Action item
In this exercise, write out the data word for word and leave every image out.

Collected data
[Start of Attachment]

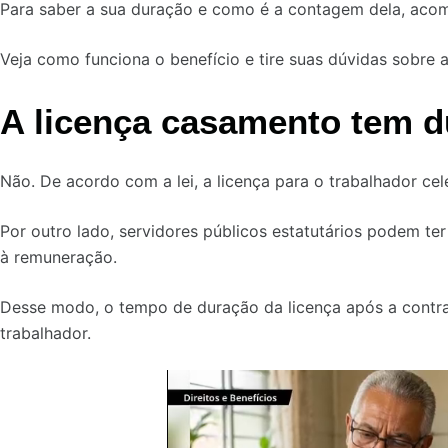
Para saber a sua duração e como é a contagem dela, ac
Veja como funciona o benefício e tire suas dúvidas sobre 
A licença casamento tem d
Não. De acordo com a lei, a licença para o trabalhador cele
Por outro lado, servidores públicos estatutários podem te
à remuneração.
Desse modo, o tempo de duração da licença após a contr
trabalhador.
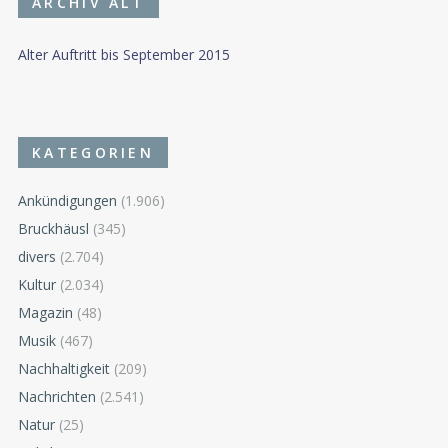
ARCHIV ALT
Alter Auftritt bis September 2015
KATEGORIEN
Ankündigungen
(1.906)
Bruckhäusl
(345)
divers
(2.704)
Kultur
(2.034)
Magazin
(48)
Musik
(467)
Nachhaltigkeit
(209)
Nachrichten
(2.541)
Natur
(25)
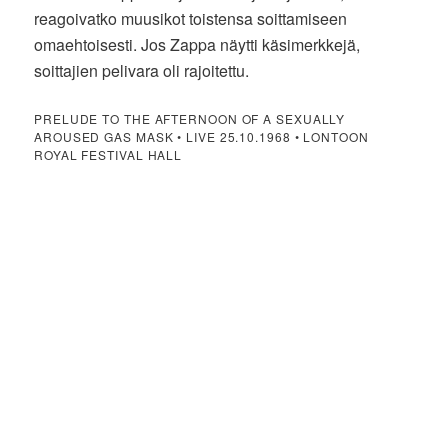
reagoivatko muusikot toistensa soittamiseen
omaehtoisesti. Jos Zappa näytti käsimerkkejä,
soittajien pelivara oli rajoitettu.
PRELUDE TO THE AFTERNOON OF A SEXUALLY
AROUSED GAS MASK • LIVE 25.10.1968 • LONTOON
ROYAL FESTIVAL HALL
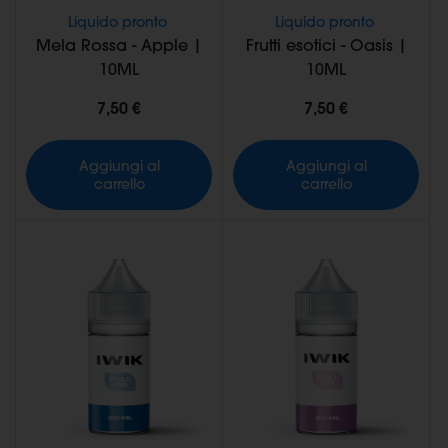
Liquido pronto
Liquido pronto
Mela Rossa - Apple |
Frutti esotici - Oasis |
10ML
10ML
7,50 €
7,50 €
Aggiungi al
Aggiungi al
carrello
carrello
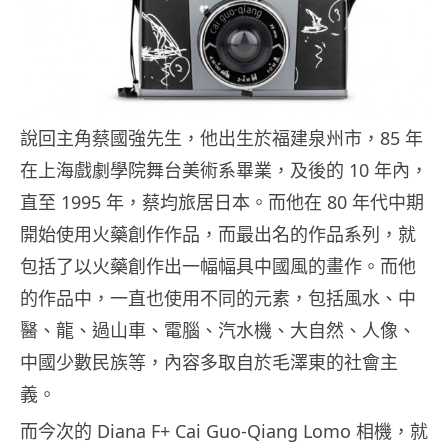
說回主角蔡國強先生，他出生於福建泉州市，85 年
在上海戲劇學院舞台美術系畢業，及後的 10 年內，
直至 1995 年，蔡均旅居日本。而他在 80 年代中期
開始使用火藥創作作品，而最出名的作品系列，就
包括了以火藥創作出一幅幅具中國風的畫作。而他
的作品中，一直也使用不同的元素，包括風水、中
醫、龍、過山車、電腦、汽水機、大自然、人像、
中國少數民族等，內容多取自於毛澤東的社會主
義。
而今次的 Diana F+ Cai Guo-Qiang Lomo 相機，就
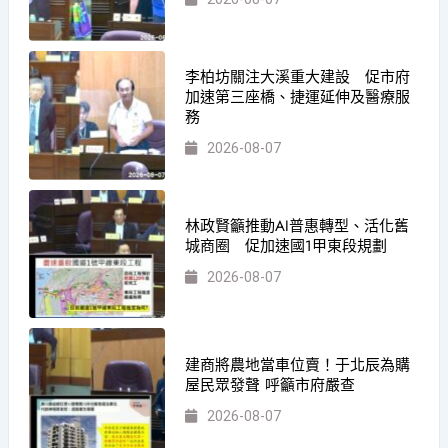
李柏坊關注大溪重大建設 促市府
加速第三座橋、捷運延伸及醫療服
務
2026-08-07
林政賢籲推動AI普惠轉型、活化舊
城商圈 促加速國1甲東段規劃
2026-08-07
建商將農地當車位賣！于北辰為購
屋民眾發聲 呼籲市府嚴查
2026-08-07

[End of Attachment]

Response to the task
Para saber a sua duração e como é a contagem dela, ac
Veja como funciona o benefício e tire suas dúvidas sobre 
A licença casamento tem d
Não. De acordo com a lei, a licença para o trabalhador cele
Por outro lado, servidores públicos estatutários podem te
à remuneração.
Desse modo, o tempo de duração da licença após a contr
trabalhador.
ARCHIV ALT
Alter Auftritt bis September 2015
KATEGORIEN
Ankündigungen
(1.906)
Bruckhäusl
(345)
divers
(2.704)
Kultur
(2.034)
Magazin
(48)
Musik
(467)
Nachhaltigkeit
(209)
Nachrichten
(2.541)
Natur
(25)
reagoivatko muusikot toistensa soittamiseen
omaehtoisesti. Jos Zappa näytti käsimerkkejä,
soittajien pelivara oli rajoitettu.
PRELUDE TO THE AFTERNOON OF A SEXUALLY
AROUSED GAS MASK • LIVE 25.10.1968 • LONTOON
ROYAL FESTIVAL HALL
Liquido pronto
Liquido pronto
Mela Rossa - Apple |
Frutti esotici - Oasis |
10ML
10ML
7,50 €
7,50 €
Aggiungi al
Aggiungi al
carrello
carrello
說回主角蔡國強先生，他出生於福建泉州市，85 年
在上海戲劇學院舞台美術系畢業，及後的 10 年內，
直至 1995 年，蔡均旅居日本。而他在 80 年代中期
開始使用火藥創作作品，而最出名的作品系列，就
包括了以火藥創作出一幅幅具中國風的畫作。而他
的作品中，一直也使用不同的元素，包括風水、中
醫、龍、過山車、電腦、汽水機、大自然、人像、
中國少數民族等，內容多取自於毛澤東的社會主
義。
而今次的 Diana F+ Cai Guo-Qiang Lomo 相機，就
李柏坊關注大溪重大建設 促市府
加速第三座橋、捷運延伸及醫療服
務
2026-08-07
林政賢籲推動AI普惠轉型、活化舊
城商圈 促加速國1甲東段規劃
2026-08-07
建商將農地當車位賣！于北辰為購
屋民眾發聲 呼籲市府嚴查
2026-08-07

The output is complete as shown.